You have just had an amazing massage that put you into a deep state of relaxation. Expert hands have turned you limp and hard to manage. Now it is time to settle up the bill, and the question arises: should you leave a tip? The awkwardness of this situation for some can undo the hard work your therapist just put in!
The answer: It depends.
How to Tip
Many therapists and spas have the option on their credit card processing. Often offices and spas will have small envelopes for cash available to leave for your therapist at the receptionist desk or in the office itself.
Most spas in Seattle allow tipping. And unless the spa you go to specifically states otherwise, expect to tip between 15-20%.
Most massage therapists in private practice do a combination of massages that are billed to insurance companies and those that are paid for directly by the client. In these cases therapists set their own rates. They also pay rent on their space and a number of all business expenses. In these cases tipping is always appreciated but generally not expected.
Many clinics feel that it is inappropriate to tip for a medical service. And they are not required for medical services. However, some allow it.
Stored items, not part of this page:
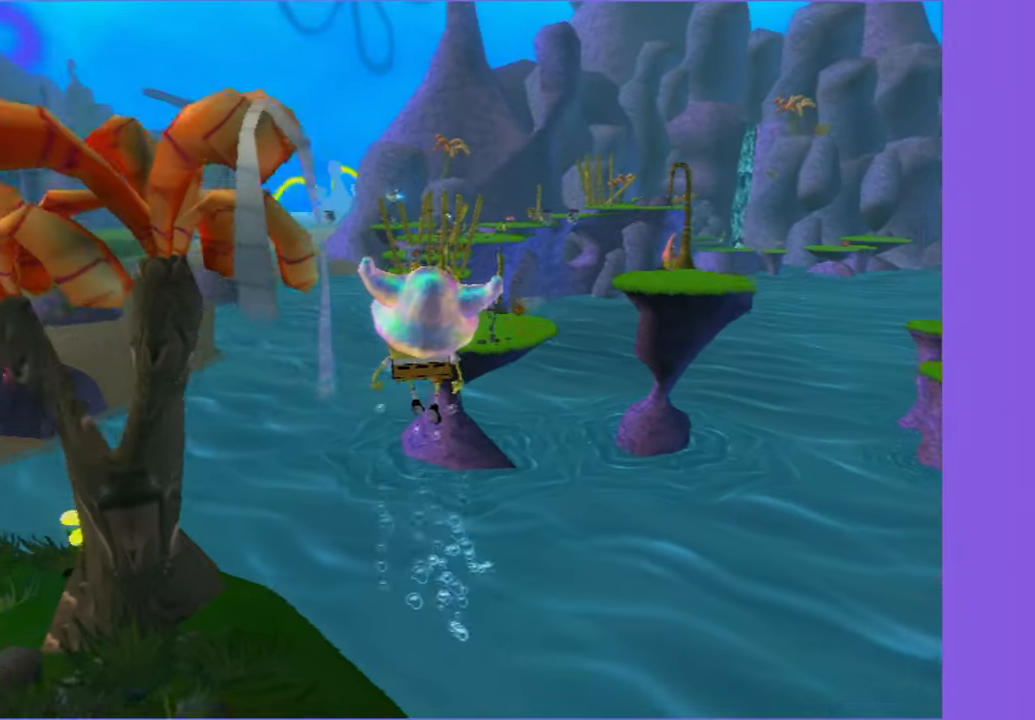
{"buttons": [], "left_stick": "center", "right_stick": "center", "button_events": [[283, "B", "down"], [417, "B", "up"]]}
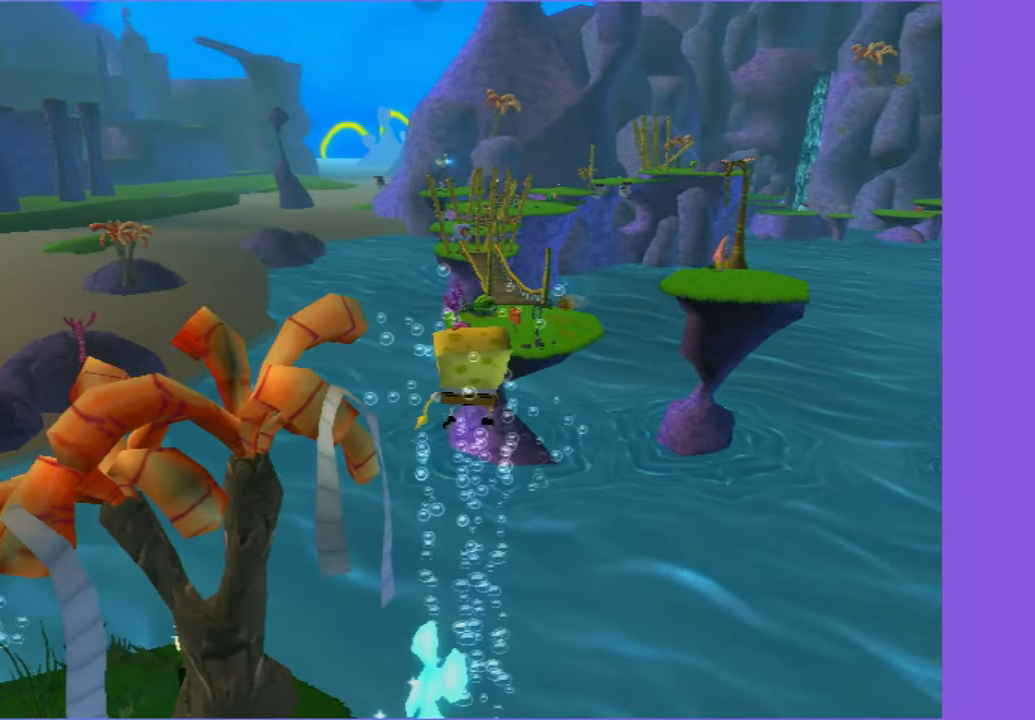
{"buttons": [], "left_stick": "up", "right_stick": "center", "button_events": []}
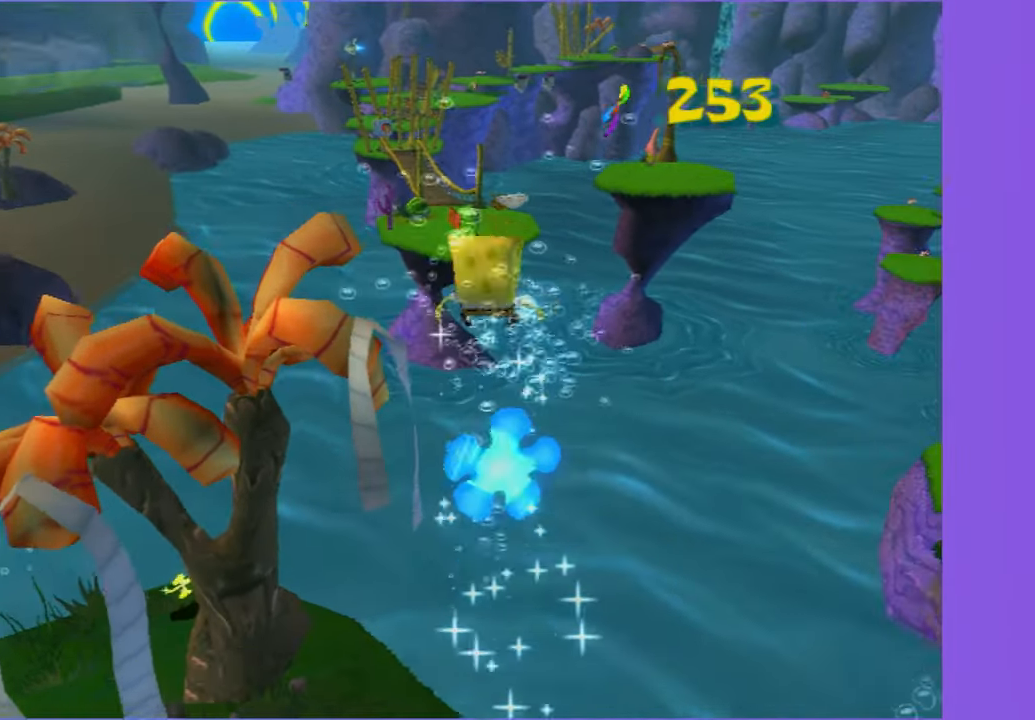
{"buttons": ["A"], "left_stick": "up", "right_stick": "center", "button_events": [[400, "A", "down"]]}
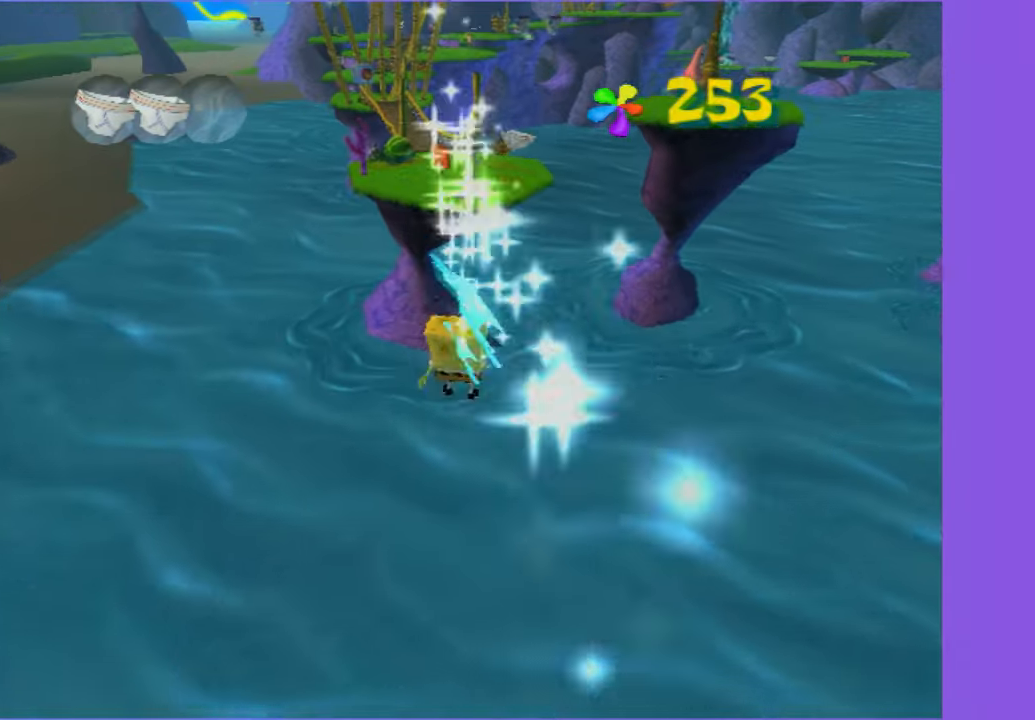
{"buttons": ["A"], "left_stick": "up-right", "right_stick": "center", "button_events": []}
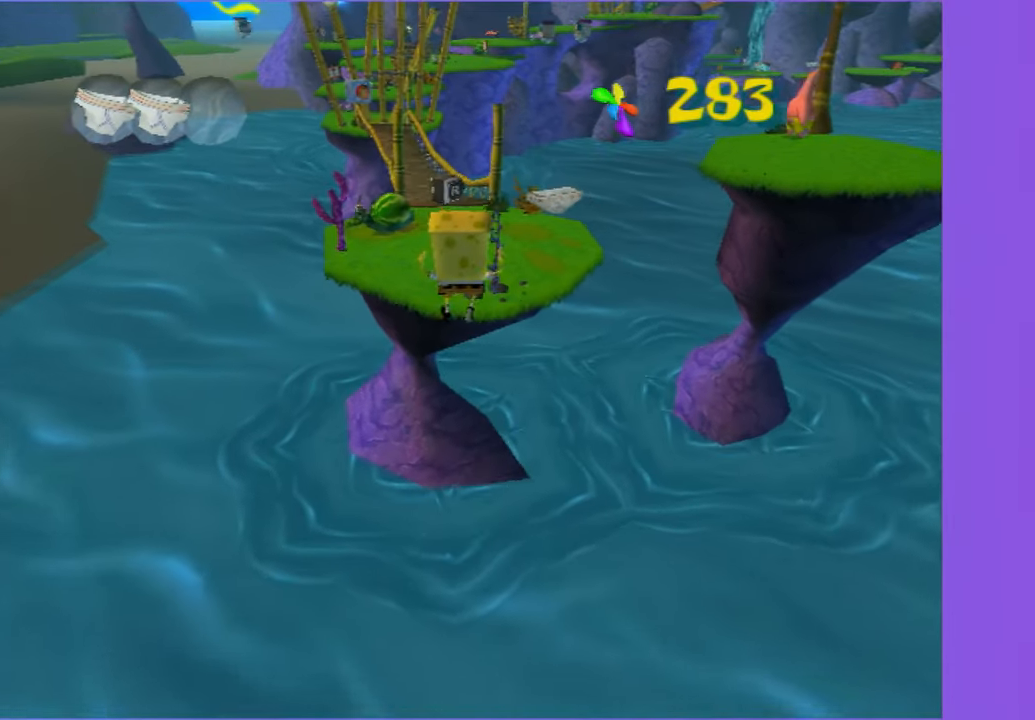
{"buttons": ["A"], "left_stick": "up", "right_stick": "center", "button_events": []}
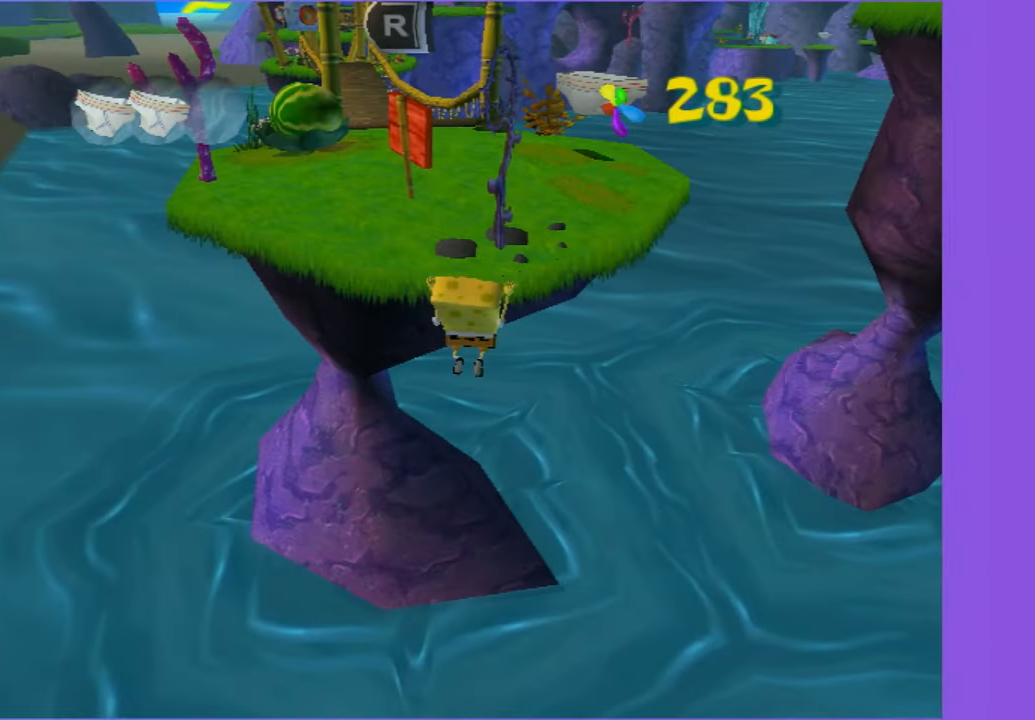
{"buttons": [], "left_stick": "up-right", "right_stick": "center", "button_events": [[167, "A", "up"]]}
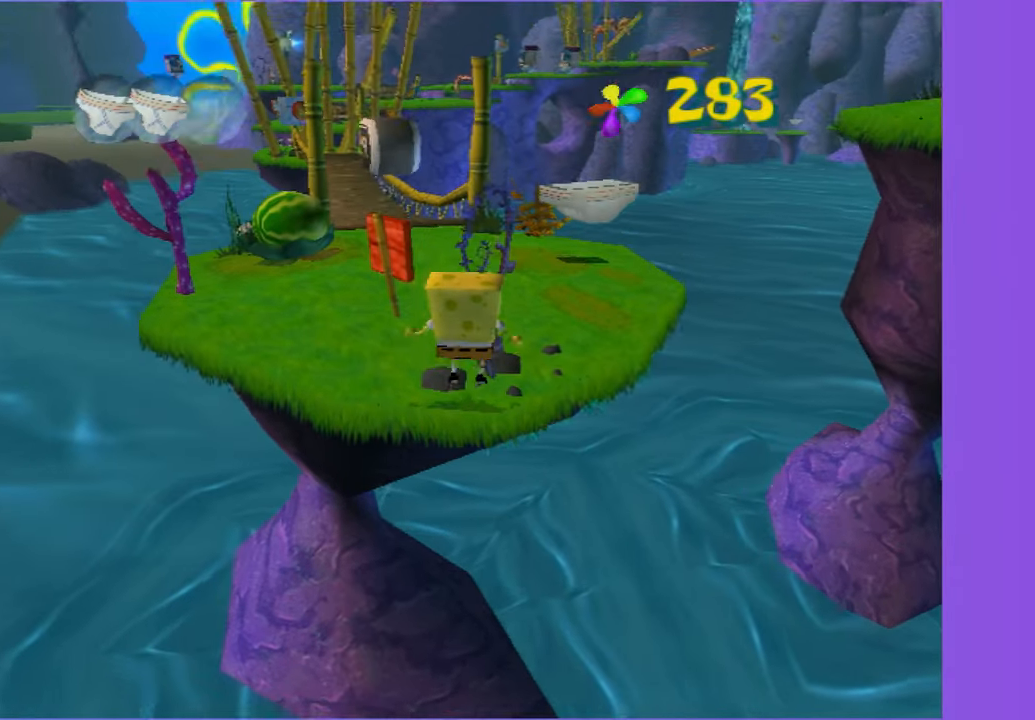
{"buttons": [], "left_stick": "up-right", "right_stick": "center", "button_events": []}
If you want to leave a tip and you are not feeling comfortable about asking the massage therapist directly, you can always ask the receptionist. From there you can decide for yourself. In most cases, these tips might need to be in cash as they may not have the option to add a tip on to a credit card charge.
Just to make things more confusing there a number of spas in the Seattle Area that combine medical procedures in a spa-like setting. In those cases, it is always best to ask the receptionist about their tipping policies if they are not otherwise posted.